I’ll start by saying that splitting the introduction of the contestants over two episodes is a fantastic choice. We genuinely do get to see more of every queen, rather than trying to juggle 14 new personalities in one hour, where it can be so easy to forget who is who quite quickly. Yes, it’s a shame that one queen still goes home out of each 7, but hey, it’s a competition after all.

The first episode introduced us to some strong queens, like Kornbread Jeté, Kerri Colby and Bosco, as well as some surprising queens such as Willow Pill. It’s too early to get much of an impression from the others, at this stage.

Unfortunately, the first episode also proved – in my opinion – that RuPaul is losing her touch. She lip synced to one of her new songs before the season’s first runway but if a competing queen exuded as little energy in lip syncing as RuPaul did her own song…they’d be called out by all the judges. It felt very out of place, forcing a “look, I still do this” attitude, and while she did do it, she didn’t do it well.

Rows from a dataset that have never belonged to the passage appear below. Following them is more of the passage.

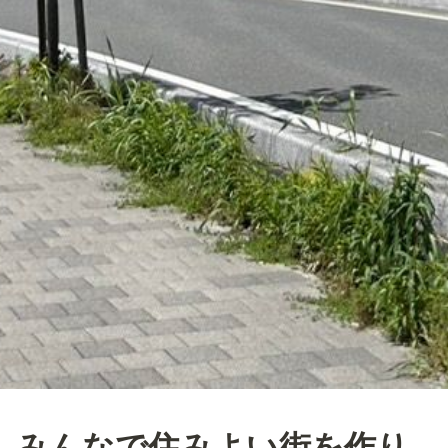
みんなで住みよい街を作り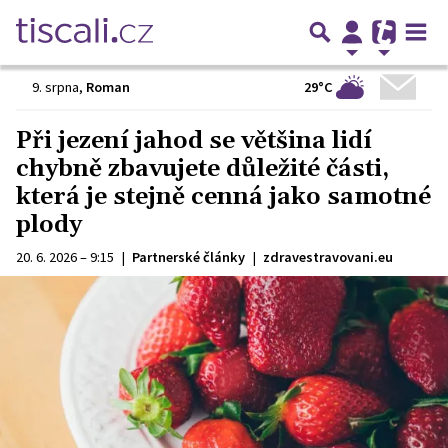
29°C
9. srpna
,
Roman
Při jezení jahod se většina lidí
chybně zbavujete důležité části,
která je stejně cenná jako samotné
plody
20. 6. 2026 – 9:15
|
Partnerské články
|
zdravestravovani.eu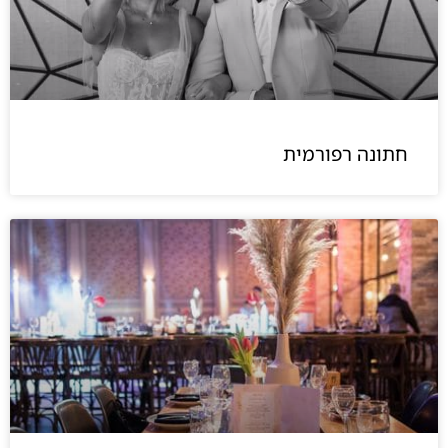
חתונה רפורמית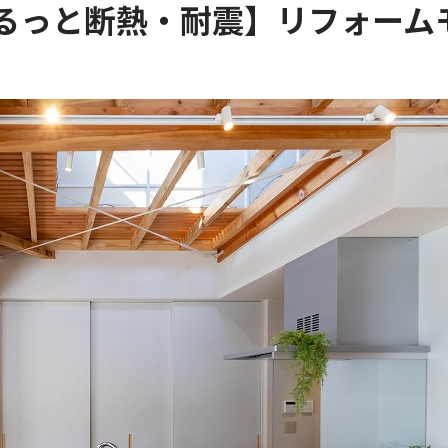
まるっと断熱・耐震】リフォーム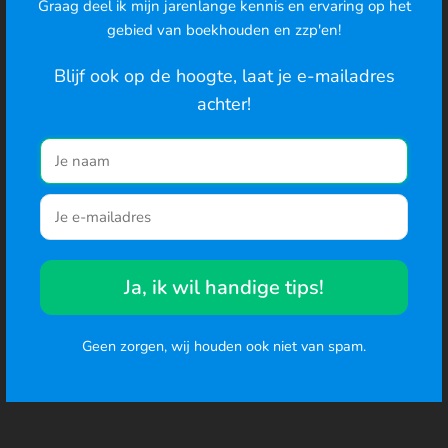
Graag deel ik mijn jarenlange kennis en ervaring op het
Cookies
gebied van boekhouden en zzp'en!
We gebruiken cookies om de best mogelijke ervaring te
bieden en om het gedrag van gebruikers te analyseren. Ga
Blijf ook op de hoogte, laat je e-mailadres
je hiermee akkoord? Je kunt ook de cookie-instellingen
achter!
wijzigen
.
Naar de website
Ja, ik wil handige tips!
Geen zorgen, wij houden ook niet van spam.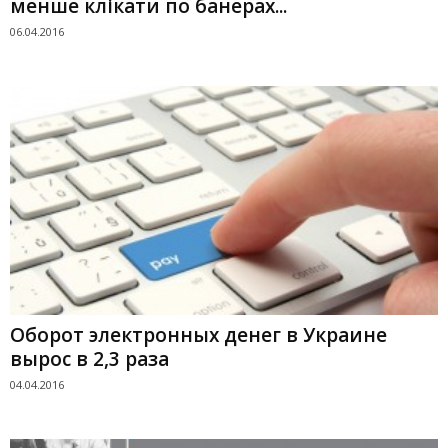
менше клікати по банерах...
06.04.2016
Оборот электронных денег в Украине
вырос в 2,3 раза
04.04.2016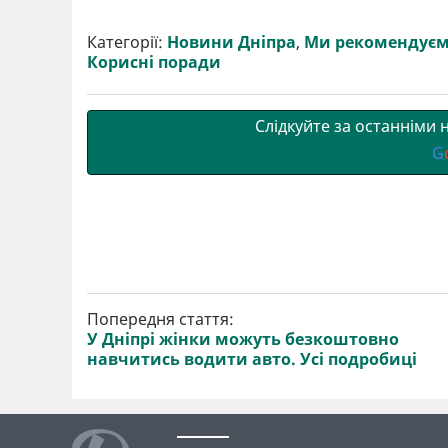
ш
c
i
a
l
a
b
a
и
e
t
i
e
t
e
i
р
b
t
l
g
s
r
l
Категорії:
Новини Дніпра
,
Ми рекомендує
и
o
e
r
A
Корисні поради
т
o
r
a
p
и
k
m
p
Слідкуйте за останніми
G
Попередня стаття:
У Дніпрі жінки можуть безкоштовно
навчитись водити авто. Усі подробиці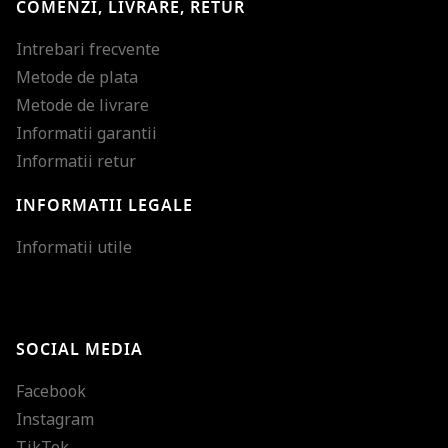
COMENZI, LIVRARE, RETUR
Intrebari frecvente
Metode de plata
Metode de livrare
Informatii garantii
Informatii retur
INFORMATII LEGALE
Mareste dimensiunea
Informatii utile
Micsoreaza dimensiu
Mareste spatierea tex
SOCIAL MEDIA
Micsoreaza spatierea
Facebook
Mareste inaltimea ra
Instagram
Micsoreaza inaltimea
TikTok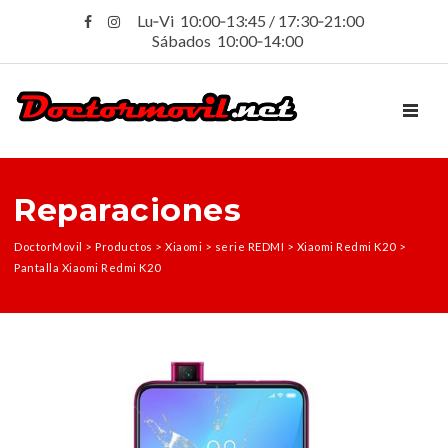
Lu‑Vi 10:00‑13:45 / 17:30‑21:00
Sábados 10:00‑14:00
TOGGL
Reparaciones
DoctorMovil
>
Productos
>
Xiaomi
>
serie REDMI
>
Xiaomi Redmi K20
>
Pantalla Xiaomi Redmi K20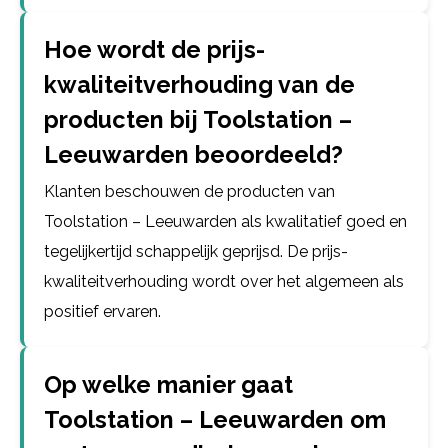
Hoe wordt de prijs-
kwaliteitverhouding van de
producten bij Toolstation –
Leeuwarden beoordeeld?
Klanten beschouwen de producten van
Toolstation – Leeuwarden als kwalitatief goed en
tegelijkertijd schappelijk geprijsd. De prijs-
kwaliteitverhouding wordt over het algemeen als
positief ervaren.
Op welke manier gaat
Toolstation – Leeuwarden om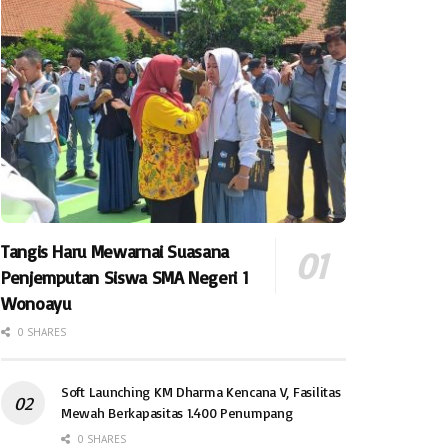
Tangis Haru Mewarnai Suasana
Penjemputan Siswa SMA Negeri 1
Wonoayu
0 SHARES
Soft Launching KM Dharma Kencana V, Fasilitas
Mewah Berkapasitas 1.400 Penumpang
0 SHARES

RuPaul also did her usual of making herself laugh with one of her own jokes, then repeating it incessantly at every given opportunity, thus horrifically killing all humour involved. That joke (if you can even call it a joke) was addressing contestant Willow Pill as ‘Wiwwow Piwl’, using a baby voice – cos she looks young. She says it every, single, time. We were only 1 episode down, and it’s already not funny anymore. I think it’s clear that as an individual, RuPaul’s sense of humour has evolved into just finding the weirdest and strangest things absolutely hilarious, whereas I feel as though similar jokes would been received as just weird and strange a few seasons prior.

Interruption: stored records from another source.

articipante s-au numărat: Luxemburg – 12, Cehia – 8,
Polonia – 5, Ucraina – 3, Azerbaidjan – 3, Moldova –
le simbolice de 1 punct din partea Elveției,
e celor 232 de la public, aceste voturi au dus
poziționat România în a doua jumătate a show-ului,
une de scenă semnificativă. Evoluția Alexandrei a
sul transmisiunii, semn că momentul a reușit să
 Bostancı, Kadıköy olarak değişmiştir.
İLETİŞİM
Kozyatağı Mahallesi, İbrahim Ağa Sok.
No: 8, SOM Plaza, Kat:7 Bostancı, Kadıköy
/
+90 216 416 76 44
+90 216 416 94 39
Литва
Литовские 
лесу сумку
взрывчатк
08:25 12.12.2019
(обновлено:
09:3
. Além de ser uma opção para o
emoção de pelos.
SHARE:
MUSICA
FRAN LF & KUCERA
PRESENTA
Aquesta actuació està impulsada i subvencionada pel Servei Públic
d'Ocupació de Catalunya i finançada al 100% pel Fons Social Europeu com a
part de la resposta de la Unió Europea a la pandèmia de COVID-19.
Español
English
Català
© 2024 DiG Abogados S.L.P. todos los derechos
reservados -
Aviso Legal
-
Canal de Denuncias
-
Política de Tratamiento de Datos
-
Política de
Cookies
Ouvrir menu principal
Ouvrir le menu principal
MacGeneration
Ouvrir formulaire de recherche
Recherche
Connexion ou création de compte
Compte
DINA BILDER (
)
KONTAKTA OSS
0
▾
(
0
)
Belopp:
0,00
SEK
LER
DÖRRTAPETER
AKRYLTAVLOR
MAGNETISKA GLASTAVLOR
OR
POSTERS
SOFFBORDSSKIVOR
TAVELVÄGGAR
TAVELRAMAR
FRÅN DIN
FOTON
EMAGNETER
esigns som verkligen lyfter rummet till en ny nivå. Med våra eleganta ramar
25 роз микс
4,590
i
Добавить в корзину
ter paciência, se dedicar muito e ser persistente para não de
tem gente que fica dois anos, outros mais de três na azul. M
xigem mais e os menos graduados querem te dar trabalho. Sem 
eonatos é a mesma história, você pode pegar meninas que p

The second episode, rounding out this season’s batch of queens, gave us the same maxi challenge of a talent show as well as a first in Drag Race herstory in having the first cis gender straight contestant in Maddy Morphosis. The way the ‘reveal’ of this by RuPual to everyone was handled felt a little insensitive to Maddy in my opinion, especially with how fellow queen Daya Betty was dropping hints, almost trying to ‘out’ Maddy’s sexual identity.

This time around, there were no bad jokes from RuPaul, or any judge for that matter, just a totally average talent show, even by Drag Race standards. No-one was cringe worthy awful or bad and there were a few stand out acts – Angeria Paris VanMicheals most notably, but I did like Maddy’s guitar solo even if it was a tad on the low energy side, which isn’t ideal on Drag Race. Talented, it was. Fitting, it wasn’t. Thankfully though, Alicia Keys was the guest judge so was there to appreciate the musical talent.

As a whole, I’m just glad that they didn’t needlessly drag out the opening few episodes as they did in Season 13. It seems as though they learned that that format wasn’t received very well, but we liked getting to know the queens a bit better in the process – hence Season 14’s two part split. It’s looking like it will be another promising season, and also another season that airs simultaneously with another, with ‘Drag Race UK vs The World’, which premieres next month.

And yes. I will be watching that too.

‘RuPaul’s Drag Race’ airs on VH1 in the US and streams on WOW Presents Plus in the UK.